But perhaps I will.
When I think about those with whom I spend most of my time developing creative work, I sometimes marvel about how I could have gotten to this point in my life without them. It's as if I always knew these people. The funny thing is that for most of my life, I didn't. Examined closely, you'll find this is probably true of yourself, too.
That's how life is. Most of us spend very little time with the vast majority of those with whom we attended grade school, high school, summer camp, or family outings. We may remember a few more from our college years, but for most adults, the people with whom we spend most of our days ostensibly did not exist to us when we were much, much younger.

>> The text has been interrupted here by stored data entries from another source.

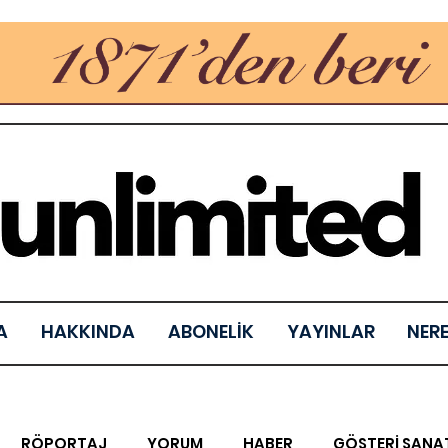
A
HAKKINDA
ABONELİK
YAYINLAR
NER
RÖPORTAJ
YORUM
HABER
GÖSTERİ SANA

What were they doing? Where did they go? How did they develop the skills and personalities they have now?
If we know them well, we might be able to answer some of those questions with a measure of insight, the product of late night tales after work, or incremental data gathered pointilistically over time. Yet think of what you were doing ten, twenty, even thirty years ago, and it's possible that you can hardly conceive of how you would find yourself in the life you're living today, this very minute. It would have been impossible to calculate the intersection.
The truth is, that concept obtains for everyone you know. They have the same experience, and they could have hardly imagined you, too.

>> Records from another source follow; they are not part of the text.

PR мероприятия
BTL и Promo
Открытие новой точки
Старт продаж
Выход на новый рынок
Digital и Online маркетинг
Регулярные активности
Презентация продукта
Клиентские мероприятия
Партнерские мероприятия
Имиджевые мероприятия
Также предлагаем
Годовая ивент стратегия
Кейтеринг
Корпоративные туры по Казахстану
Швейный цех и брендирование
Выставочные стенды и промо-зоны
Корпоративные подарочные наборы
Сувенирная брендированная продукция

The moment this epiphany dawn on you is the moment time compresses. The past becomes precedent, and the future opens to great and grand potential. Just as you couldn't possibly have anticipated how a colleague from a different walk of life might vitally intersect your own, so, too, is it impossible to predict whom you might meet years from now. You have no way to know if the person you pass dismissively today is on on a long, slow orbit through the solar system set on a collision course with you in the future that not even the most astute mathematicians might deduce.
I may not have met you yet. But perhaps the opportunity will present itself, and I'll look forward to what comes next.